The following question has appeared in different forms in Medical and Engineering Entrance tests:
If the earth suddenly shrinks to one-eighths its present volume without changing its mass and spherical shape, the duration of the day will
(a) decrease by 6 hours (b) increase by 6 hours (c) decrease by 12 hours (d) decrease by 18 hours (e) remain unchanged

When the volume of a sphere becomes one-eighths, its radius becomes half. The angular momentum of the earth is conserved in spite of the shrinkage so that we have I1ω1= I2ω2 where I1and I2 are the moments of inertia and ω1 and ω2 are the angular velocities of the earth before and after the shrinkage respectively. Substituting for I1 [= (2/5)MR2] and I2 [= (2/5)M (R2/4)] we obtain ω2 = 4ω1. Since the angular velocity changes to 4 times the initial value, the spin period of the earth (T= 2π/ω) changes to one-fourth of the initial value. So, the duration of the day will become 24/4 = 6 hours. The duration therefore decreases by 18 hours.
Generally, if the radius of the earth becomes ‘n’ times the present value, the duration of the day becomes 24n2 hours.

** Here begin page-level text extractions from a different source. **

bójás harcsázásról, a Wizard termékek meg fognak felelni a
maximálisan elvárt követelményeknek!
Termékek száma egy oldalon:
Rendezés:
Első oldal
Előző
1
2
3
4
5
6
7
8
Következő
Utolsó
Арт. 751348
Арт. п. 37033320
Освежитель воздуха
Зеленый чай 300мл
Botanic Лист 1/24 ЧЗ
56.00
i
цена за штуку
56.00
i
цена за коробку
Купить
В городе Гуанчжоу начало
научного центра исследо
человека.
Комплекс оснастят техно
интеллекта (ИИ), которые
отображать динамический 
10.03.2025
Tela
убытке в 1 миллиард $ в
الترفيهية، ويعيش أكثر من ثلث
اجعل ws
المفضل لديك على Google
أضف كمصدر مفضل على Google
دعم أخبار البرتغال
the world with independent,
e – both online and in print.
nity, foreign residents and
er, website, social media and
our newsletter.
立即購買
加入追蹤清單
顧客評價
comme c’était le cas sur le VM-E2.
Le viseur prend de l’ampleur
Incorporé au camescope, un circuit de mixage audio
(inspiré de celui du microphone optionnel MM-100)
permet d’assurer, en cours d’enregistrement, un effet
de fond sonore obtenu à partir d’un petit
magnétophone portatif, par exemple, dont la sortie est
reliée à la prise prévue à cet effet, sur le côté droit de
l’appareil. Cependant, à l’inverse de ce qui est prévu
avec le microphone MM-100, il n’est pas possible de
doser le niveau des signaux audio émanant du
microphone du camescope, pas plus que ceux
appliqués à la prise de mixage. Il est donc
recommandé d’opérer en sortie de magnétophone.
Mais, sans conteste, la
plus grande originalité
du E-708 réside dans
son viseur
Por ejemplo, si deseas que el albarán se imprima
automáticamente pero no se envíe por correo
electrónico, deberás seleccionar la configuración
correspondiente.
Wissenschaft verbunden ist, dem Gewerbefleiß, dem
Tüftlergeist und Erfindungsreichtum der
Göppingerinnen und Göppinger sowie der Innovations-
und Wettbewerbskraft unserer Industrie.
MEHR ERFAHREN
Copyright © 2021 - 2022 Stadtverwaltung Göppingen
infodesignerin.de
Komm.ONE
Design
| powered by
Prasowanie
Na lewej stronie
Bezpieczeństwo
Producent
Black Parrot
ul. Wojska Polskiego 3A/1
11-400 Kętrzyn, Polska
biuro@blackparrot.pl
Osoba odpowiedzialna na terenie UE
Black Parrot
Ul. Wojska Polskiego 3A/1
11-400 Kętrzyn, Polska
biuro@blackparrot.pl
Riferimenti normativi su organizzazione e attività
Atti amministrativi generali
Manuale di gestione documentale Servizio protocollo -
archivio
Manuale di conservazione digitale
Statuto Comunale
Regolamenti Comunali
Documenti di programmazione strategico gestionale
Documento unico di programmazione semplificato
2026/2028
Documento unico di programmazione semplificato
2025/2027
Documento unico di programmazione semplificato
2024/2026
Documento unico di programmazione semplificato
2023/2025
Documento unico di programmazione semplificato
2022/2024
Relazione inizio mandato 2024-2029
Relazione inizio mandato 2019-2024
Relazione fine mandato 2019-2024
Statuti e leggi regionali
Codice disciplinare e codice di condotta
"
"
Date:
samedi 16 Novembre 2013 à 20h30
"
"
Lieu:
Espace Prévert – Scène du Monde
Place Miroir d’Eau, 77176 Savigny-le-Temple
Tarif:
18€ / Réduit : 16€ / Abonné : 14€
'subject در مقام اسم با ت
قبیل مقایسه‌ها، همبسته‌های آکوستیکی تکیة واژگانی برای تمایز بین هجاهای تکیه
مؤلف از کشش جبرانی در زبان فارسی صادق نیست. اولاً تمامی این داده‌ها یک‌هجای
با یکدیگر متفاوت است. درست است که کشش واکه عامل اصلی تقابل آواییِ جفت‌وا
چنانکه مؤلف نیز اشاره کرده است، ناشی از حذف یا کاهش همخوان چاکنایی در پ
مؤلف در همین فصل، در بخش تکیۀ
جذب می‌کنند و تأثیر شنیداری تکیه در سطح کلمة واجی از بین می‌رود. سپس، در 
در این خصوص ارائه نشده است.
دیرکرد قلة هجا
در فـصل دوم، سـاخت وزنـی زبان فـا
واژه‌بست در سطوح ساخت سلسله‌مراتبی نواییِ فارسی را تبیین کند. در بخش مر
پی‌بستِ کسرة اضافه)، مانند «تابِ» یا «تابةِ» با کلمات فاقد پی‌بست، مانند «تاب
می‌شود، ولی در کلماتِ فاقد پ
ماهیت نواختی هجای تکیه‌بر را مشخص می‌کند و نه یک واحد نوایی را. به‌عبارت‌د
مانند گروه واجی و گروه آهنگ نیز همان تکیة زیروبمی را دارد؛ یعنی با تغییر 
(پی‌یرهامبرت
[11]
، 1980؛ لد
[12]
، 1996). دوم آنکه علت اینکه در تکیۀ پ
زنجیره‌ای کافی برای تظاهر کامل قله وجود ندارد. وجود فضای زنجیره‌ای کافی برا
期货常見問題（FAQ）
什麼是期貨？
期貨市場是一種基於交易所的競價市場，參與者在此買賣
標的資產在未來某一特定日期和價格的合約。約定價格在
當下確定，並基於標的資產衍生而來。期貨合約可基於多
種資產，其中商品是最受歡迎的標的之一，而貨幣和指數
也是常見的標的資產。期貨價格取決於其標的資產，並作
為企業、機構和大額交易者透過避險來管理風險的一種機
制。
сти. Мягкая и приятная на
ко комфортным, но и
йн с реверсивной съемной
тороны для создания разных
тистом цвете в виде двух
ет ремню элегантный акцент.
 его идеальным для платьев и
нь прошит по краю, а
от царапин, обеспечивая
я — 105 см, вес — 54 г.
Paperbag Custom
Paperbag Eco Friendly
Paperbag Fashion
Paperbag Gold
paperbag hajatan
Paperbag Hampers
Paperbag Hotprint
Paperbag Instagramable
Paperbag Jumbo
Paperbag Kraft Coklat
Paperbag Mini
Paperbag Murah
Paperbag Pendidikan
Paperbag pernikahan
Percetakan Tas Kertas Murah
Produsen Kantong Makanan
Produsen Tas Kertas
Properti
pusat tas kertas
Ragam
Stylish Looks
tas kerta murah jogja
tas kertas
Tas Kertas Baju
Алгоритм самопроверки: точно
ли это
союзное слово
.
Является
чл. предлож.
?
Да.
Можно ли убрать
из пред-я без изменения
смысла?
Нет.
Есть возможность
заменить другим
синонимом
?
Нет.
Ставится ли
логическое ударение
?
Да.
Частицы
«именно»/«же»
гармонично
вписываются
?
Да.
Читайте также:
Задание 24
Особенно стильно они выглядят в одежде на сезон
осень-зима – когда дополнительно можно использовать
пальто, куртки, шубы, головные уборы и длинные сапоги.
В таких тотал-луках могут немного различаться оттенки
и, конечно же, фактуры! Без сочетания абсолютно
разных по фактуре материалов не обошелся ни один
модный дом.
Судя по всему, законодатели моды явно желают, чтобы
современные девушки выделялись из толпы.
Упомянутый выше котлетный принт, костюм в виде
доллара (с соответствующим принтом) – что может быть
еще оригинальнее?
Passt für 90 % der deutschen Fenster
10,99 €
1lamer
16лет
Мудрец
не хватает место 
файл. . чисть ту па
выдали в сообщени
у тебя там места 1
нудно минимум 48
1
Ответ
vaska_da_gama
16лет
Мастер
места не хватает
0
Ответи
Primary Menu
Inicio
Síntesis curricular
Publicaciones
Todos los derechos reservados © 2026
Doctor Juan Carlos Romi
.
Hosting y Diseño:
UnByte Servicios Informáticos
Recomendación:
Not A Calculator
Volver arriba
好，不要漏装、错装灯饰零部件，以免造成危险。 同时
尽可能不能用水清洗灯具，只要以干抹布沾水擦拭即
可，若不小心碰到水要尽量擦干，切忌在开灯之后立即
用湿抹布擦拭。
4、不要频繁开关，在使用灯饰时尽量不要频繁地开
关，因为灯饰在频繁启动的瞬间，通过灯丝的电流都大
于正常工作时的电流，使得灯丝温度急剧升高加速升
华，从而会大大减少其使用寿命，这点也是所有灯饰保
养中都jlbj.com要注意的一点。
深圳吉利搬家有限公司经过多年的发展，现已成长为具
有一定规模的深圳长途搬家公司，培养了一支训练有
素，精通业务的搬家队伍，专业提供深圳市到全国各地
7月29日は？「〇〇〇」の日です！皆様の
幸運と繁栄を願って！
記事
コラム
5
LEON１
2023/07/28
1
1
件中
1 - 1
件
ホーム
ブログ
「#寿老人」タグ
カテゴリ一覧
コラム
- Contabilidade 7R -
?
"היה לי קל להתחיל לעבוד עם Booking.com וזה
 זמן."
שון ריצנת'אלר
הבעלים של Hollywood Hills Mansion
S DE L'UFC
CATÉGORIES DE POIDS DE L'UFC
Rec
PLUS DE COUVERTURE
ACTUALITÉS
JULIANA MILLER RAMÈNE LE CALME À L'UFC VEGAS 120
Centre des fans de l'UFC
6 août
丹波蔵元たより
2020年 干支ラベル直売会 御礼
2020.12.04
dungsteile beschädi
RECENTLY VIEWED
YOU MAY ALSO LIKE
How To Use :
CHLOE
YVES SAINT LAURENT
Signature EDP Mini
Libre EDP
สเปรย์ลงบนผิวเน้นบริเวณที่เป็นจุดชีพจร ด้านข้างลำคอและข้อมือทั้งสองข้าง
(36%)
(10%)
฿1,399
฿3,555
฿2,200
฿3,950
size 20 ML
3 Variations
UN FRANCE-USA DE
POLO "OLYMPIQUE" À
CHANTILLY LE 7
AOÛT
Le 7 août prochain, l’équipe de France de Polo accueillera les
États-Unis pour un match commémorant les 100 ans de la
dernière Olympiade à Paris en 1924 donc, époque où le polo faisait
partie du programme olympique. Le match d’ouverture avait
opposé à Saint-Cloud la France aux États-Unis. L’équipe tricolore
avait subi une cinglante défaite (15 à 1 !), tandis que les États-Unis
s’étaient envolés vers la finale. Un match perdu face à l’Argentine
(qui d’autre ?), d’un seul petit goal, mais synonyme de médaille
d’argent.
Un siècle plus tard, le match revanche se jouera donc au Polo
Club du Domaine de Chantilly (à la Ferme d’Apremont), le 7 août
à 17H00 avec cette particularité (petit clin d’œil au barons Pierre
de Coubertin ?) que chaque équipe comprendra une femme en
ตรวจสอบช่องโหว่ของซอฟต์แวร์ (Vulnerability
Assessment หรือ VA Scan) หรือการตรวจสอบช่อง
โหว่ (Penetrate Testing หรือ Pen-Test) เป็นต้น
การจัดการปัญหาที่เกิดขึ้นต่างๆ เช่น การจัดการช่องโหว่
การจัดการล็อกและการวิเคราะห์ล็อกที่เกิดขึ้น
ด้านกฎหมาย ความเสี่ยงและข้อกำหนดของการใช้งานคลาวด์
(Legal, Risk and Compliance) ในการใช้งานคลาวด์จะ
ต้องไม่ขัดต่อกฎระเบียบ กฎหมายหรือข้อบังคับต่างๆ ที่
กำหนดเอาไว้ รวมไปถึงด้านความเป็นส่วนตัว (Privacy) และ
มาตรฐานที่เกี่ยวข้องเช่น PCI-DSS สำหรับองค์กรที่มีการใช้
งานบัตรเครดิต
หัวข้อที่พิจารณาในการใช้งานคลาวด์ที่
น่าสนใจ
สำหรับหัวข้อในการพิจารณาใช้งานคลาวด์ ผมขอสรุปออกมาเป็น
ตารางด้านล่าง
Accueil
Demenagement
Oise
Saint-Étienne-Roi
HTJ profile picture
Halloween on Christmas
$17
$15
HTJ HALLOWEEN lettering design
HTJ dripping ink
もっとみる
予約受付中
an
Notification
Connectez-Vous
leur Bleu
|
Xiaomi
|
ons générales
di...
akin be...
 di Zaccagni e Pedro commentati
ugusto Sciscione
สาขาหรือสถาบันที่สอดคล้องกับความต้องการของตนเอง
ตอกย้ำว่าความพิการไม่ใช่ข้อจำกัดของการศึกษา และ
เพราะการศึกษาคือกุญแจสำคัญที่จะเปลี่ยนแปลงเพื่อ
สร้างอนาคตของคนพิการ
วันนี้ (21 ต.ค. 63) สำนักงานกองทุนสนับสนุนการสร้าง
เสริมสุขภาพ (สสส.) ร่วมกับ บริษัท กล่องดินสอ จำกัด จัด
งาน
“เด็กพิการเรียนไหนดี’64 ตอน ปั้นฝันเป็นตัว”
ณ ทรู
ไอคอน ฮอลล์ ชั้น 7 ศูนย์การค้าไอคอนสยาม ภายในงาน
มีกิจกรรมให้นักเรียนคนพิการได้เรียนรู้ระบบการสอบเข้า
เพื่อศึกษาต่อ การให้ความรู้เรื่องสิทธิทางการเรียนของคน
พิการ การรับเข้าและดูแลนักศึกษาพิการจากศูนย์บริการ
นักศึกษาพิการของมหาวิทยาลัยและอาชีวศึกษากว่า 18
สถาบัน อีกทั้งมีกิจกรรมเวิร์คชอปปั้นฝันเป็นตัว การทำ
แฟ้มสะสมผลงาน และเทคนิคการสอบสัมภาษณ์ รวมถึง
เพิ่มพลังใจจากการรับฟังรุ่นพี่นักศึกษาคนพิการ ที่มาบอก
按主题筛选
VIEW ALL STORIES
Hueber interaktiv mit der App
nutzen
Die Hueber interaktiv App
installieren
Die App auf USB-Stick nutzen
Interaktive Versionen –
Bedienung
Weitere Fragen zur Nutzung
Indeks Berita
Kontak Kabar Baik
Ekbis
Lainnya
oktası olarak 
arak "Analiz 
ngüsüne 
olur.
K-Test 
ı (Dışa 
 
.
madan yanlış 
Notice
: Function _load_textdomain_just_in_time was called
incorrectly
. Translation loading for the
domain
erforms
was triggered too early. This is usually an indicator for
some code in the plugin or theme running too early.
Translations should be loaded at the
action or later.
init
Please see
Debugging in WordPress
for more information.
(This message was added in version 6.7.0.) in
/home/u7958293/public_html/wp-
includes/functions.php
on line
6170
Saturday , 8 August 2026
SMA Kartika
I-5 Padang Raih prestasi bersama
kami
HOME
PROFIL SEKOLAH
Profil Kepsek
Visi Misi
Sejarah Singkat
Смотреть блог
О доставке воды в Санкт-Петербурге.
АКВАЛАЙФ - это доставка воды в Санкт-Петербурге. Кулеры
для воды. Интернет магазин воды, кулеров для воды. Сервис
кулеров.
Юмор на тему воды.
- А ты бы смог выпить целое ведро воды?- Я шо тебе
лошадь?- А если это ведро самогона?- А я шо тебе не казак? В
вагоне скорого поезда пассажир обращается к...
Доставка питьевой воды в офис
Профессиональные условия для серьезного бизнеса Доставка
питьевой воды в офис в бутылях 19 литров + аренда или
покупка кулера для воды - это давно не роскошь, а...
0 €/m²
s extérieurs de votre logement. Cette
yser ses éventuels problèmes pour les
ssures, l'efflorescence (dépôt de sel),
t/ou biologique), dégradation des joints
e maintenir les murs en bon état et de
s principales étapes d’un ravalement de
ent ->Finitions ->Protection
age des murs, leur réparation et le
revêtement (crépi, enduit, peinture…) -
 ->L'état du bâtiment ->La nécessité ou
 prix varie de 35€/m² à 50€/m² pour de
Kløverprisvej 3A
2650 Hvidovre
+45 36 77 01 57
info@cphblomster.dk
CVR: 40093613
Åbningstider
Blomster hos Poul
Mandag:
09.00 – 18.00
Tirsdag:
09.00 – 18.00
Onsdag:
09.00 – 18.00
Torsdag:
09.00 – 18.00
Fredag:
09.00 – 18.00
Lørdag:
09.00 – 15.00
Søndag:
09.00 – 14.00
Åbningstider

Let us now consider the following interesting question which appeared in the IIT Screening 2000 question paper:
A long horizontal rod has a bead which can slide along its length, and initially placed at a distance ‘L’ from one end A of the rod. The rod is set in angular motion about A with constant angular acceleration ‘α’. If the coefficient of friction between the rod and the bead is ‘μ’, and gravity is neglected, then the time after which the bead starts slipping is
(a) √(μ/α) (b) (μ/α) (c) 1/√(μα) (d) infinitesimal
The bead gets pressed against the rod because of the tangential acceleration of the rod at the location of the bead. The force with which the bead presses against the rod is F = ma = mLα. where ‘m’ is the mass of the bead and ‘a’ is the tangential acceleration which is equal to Lα. The frictional force therefore is μmLα. It is the centrifugal force which tries to push the bead outwards. Just when the slipping begins, we have μmLα = mv2/L. Initially ‘v’ is zero and as time elapses, its value increases in accordance with the equation, v = 0 + at = Lαt where ‘t’ is the time at which slipping begins. Substituting this value of ‘v’ in the above condition for slipping, we obtain μ = αt2 from which t = √(μ/α).